Many investors have become increasingly cautious about the high valuations in the stock market and see gold as a “safe haven” to hedge against uncertain economic policies and geopolitical tensions. According to data from the London Stock Exchange, gold prices have risen by 51% this year, marking the largest increase since 1979.

In addition to Federal Reserve rate cuts and U.S. political uncertainty, the wave of central bank gold purchases and a resurgence of interest from institutional investors have also supported the surge in gold prices.

Industry experts suggest that there is still room for gold prices to rise. Ed Yardeni, President of Yardeni Research, stated on Wednesday, October 8, that “our current target is for gold prices to reach $5,000 by 2026. If gold prices continue their current momentum, they could reach $10,000 by the end of 2029.”

Renowned hedge fund manager Ray Dalio advises investors to allocate up to 15% of their portfolios to gold, citing weakening confidence in paper assets and fiat currencies due to debt levels, inflation, and government expenditures.

Despite the recent strong performance of gold, caution should be exercised as prices have surged too rapidly within a short period, with a $500 increase over 25 days, overshooting its 200-day moving average by about 25%. Nicky Shiels, metal strategist at MKS Pamp Group, warns that historically, premiums exceeding 20% are usually short-lived and anticipates a possible pullback to $3,600.
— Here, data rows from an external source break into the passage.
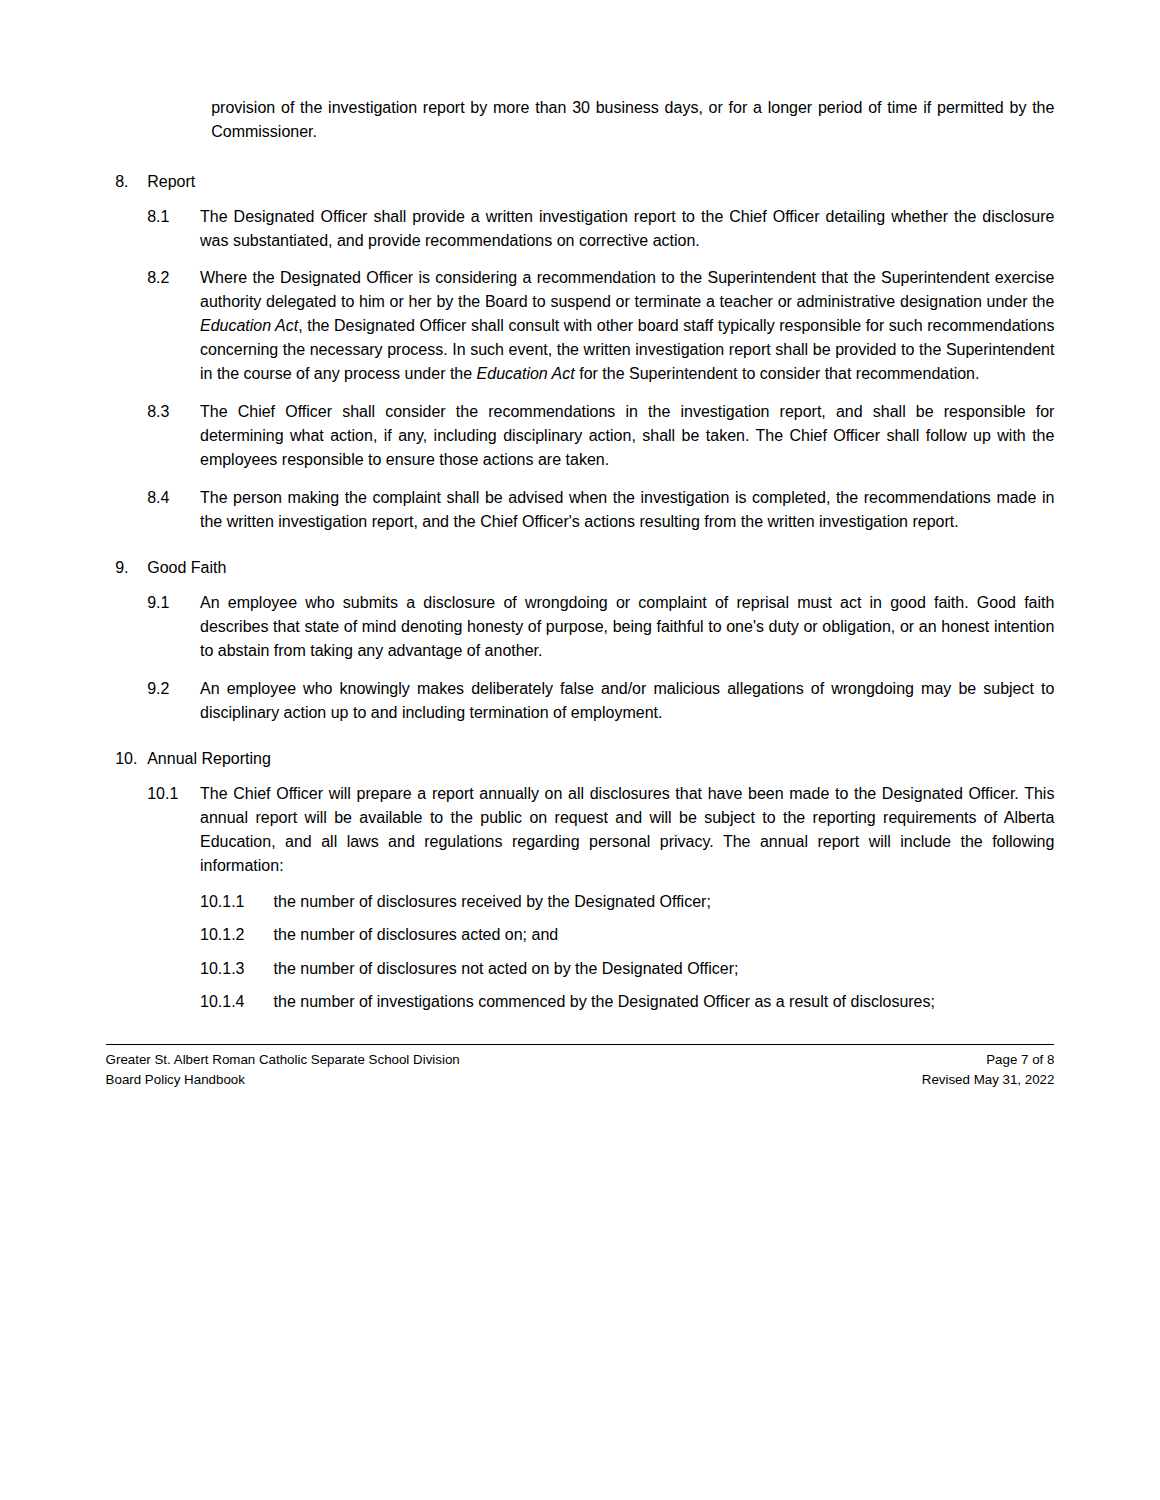provision of the investigation report by more than 30 business days, or for a longer period of time if permitted by the Commissioner.
8. Report
8.1 The Designated Officer shall provide a written investigation report to the Chief Officer detailing whether the disclosure was substantiated, and provide recommendations on corrective action.
8.2 Where the Designated Officer is considering a recommendation to the Superintendent that the Superintendent exercise authority delegated to him or her by the Board to suspend or terminate a teacher or administrative designation under the Education Act, the Designated Officer shall consult with other board staff typically responsible for such recommendations concerning the necessary process. In such event, the written investigation report shall be provided to the Superintendent in the course of any process under the Education Act for the Superintendent to consider that recommendation.
8.3 The Chief Officer shall consider the recommendations in the investigation report, and shall be responsible for determining what action, if any, including disciplinary action, shall be taken. The Chief Officer shall follow up with the employees responsible to ensure those actions are taken.
8.4 The person making the complaint shall be advised when the investigation is completed, the recommendations made in the written investigation report, and the Chief Officer's actions resulting from the written investigation report.
9. Good Faith
9.1 An employee who submits a disclosure of wrongdoing or complaint of reprisal must act in good faith. Good faith describes that state of mind denoting honesty of purpose, being faithful to one's duty or obligation, or an honest intention to abstain from taking any advantage of another.
9.2 An employee who knowingly makes deliberately false and/or malicious allegations of wrongdoing may be subject to disciplinary action up to and including termination of employment.
10. Annual Reporting
10.1 The Chief Officer will prepare a report annually on all disclosures that have been made to the Designated Officer. This annual report will be available to the public on request and will be subject to the reporting requirements of Alberta Education, and all laws and regulations regarding personal privacy. The annual report will include the following information:
10.1.1the number of disclosures received by the Designated Officer;
10.1.2the number of disclosures acted on; and
10.1.3the number of disclosures not acted on by the Designated Officer;
10.1.4the number of investigations commenced by the Designated Officer as a result of disclosures;
Greater St. Albert Roman Catholic Separate School Division
Board Policy Handbook
Page 7 of 8
Revised May 31, 2022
Yahoo Finance interviewed four market experts who highlighted four key risks to consider when investing in gold: price risk, speculative risk, opportunity cost risk, and fraud risk.

Darrell Fletcher from Bannockburn Capital Markets notes that buying at high levels in anticipation of further highs is a challenging strategy. He emphasizes that gold is recovering from decades of decline and has become a diversification asset.

Alex Tsepaev from B2PRIME Group views gold primarily as a stabilizer in asset allocation, rather than a short-term profit tool. He suggests that gold should not be seen as a driver of excess returns but as a stabilizer in a diversified portfolio.

Thomas Winmill from Midas Funds emphasizes that gold is a commodity subject to macroeconomic, political, and industrial factors that are often difficult to predict. Investors should be aware of the potential losses brought by volatility.

While gold remains an unpredictable asset despite its recent performance, it is crucial to note that investing in gold locks funds and may lead to missed profit opportunities in other high-growth assets, such as AI stocks. The opportunity cost of holding gold can be significant.

Most investors prefer diversified investments, accepting lower returns to mitigate the risks of relying heavily on a single investment. Lower gold allocations can maximize the opportunities in other assets.

Brett Elliott, Director of Content and Search Engine Optimization at APMEX, highlights the lack of strict regulatory oversight in the gold market, which may reduce trading complexities and lower gold premiums but may also present opportunities for fraudulent activities. This includes selling low-quality or counterfeit gold coins and bars, fictitious gold mining stocks, or low-priced acquisitions of gold jewelry.

Experts universally recommend adopting a long-term mindset and low proportion allocation strategy in the high range of gold prices to mitigate risks. Gold remains a key asset to hedge against inflation and market uncertainty, but caution should be exercised against chasing blindly after spikes in prices.